He added that there were economic advantages to closing and having the Vegas show use some elements of the Broadway production. And looking ahead offered no respite: January and February are often cold and lonely months on the Great White Way.
Word of a new home for the show has swirled for months as its earnings dipped. A touring version initially had been discussed but a permanent home always seemed a better fit for a show that has loads of aerial acrobatics, high-tech sets and digital projections.
One thing that has stood in the way of a move from Broadway was the legal uncertainty that clouded its future. Taymor, the original “Spider-Man” director and co-book writer, was fired in 2011. She slapped the producers and others with a federal copyright infringement lawsuit, alleging they violated her creative rights and hadn’t compensated her for the work she put into the show. The producers filed a counterclaim asserting the copyright claims were baseless. A settlement was announced in April.

(LISTED ENTRIES)

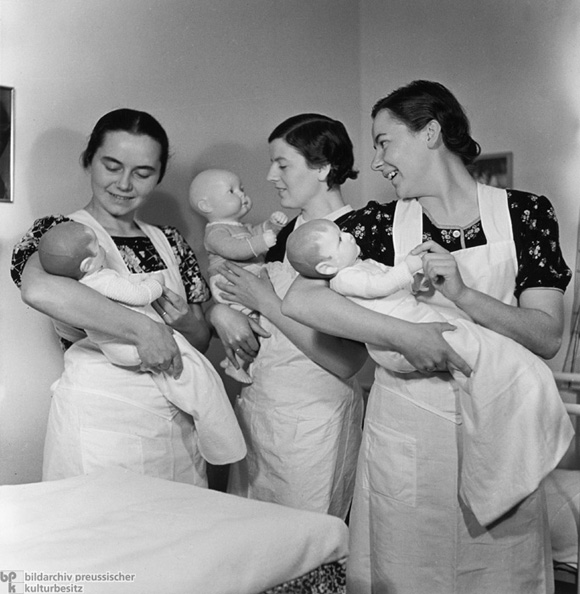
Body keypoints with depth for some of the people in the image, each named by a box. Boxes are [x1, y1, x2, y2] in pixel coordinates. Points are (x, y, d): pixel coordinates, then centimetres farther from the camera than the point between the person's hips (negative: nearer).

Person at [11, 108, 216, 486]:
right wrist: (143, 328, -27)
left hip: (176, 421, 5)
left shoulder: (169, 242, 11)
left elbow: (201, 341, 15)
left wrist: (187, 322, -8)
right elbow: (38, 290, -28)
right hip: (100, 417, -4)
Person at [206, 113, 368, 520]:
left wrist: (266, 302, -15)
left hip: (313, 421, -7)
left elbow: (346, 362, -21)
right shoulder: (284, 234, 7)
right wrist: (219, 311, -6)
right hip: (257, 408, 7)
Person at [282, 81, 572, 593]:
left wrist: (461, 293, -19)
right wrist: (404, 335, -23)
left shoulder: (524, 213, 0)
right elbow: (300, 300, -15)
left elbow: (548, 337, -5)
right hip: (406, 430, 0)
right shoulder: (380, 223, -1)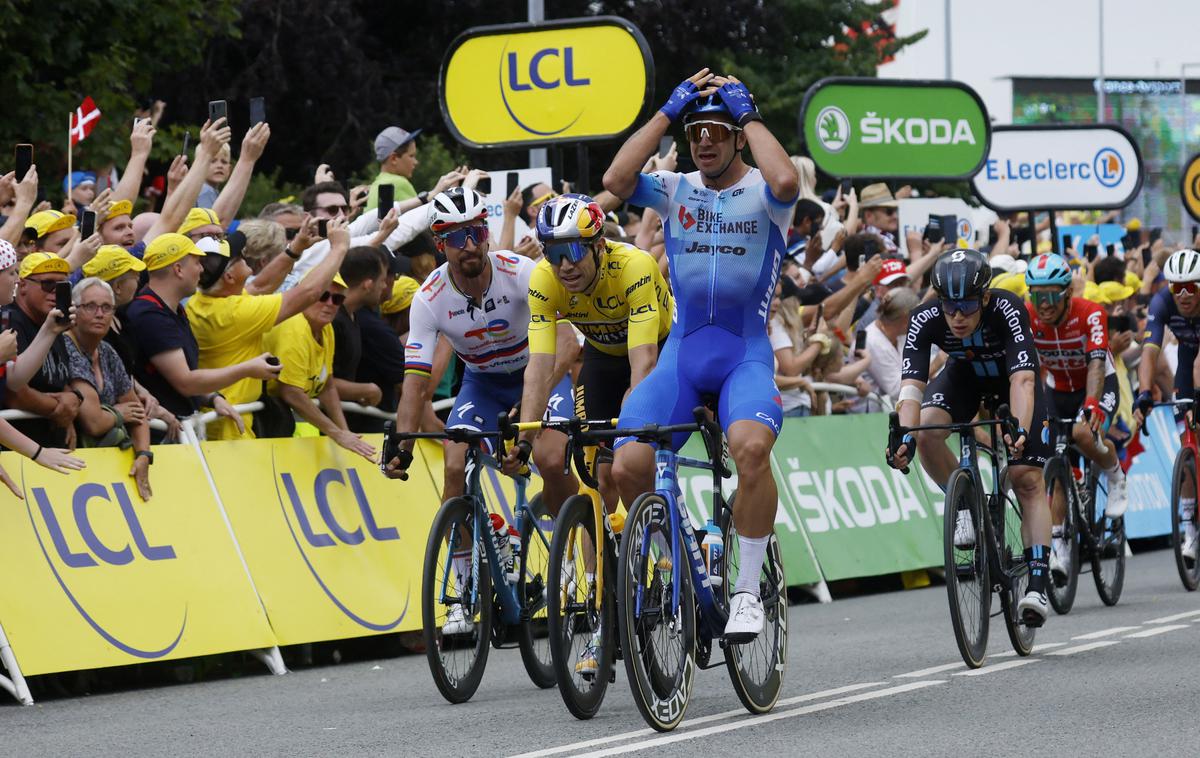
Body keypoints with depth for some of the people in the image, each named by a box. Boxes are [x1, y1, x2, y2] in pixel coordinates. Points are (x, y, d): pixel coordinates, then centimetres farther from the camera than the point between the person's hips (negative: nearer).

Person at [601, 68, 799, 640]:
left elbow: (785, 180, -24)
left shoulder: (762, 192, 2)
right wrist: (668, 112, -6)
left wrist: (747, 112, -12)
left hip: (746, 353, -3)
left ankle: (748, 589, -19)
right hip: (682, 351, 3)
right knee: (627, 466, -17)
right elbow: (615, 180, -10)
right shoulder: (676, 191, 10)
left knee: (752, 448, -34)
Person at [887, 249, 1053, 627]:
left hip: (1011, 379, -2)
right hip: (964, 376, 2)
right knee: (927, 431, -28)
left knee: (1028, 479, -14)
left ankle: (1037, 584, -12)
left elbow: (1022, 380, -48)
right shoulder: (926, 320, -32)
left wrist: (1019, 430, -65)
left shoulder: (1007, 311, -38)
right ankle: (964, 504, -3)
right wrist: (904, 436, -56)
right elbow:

(EXERCISE INSTRUCTIONS)
#1 Can you reproduce the text about the "Spider-Man" show word for word, between "Word of a new" and "announced in April.", inclusive?
#2 Could you resume the text about the Broadway "Spider-Man" show, continuing on from its final sentence?

(OUTPUTS FOR THE TASKS)
#1
Word of a new home for the show has swirled for months as its earnings dipped. A touring version initially had been discussed but a permanent home always seemed a better fit for a show that has loads of aerial acrobatics, high-tech sets and digital projections.
One thing that has stood in the way of a move from Broadway was the legal uncertainty that clouded its future. Taymor, the original “Spider-Man” director and co-book writer, was fired in 2011. She slapped the producers and others with a federal copyright infringement lawsuit, alleging they violated her creative rights and hadn’t compensated her for the work she put into the show. The producers filed a counterclaim asserting the copyright claims were baseless. A settlement was announced in April.

#2
The show may not have made a profit but it left behind one box office milestone: In January 2012, the comic book musical took in a whopping $2,941,790 over nine performances, which is the highest single-week gross of any show in Broadway history. It also grossed more than $200 million, making it the 16th-highest grossing show in Broadway history.
Of the Vegas edition, Cohl said all elements are on the table — script rewrites, new music, new stunts. “We’ll work on improving everything,” he said. “It could be anything. It’s a blank piece of paper. We know it’s Spider-Man. We know it’s Vegas. We know it’s essentially what’s playing here. But it could change in any number of ways. We’ll have to wait and see.”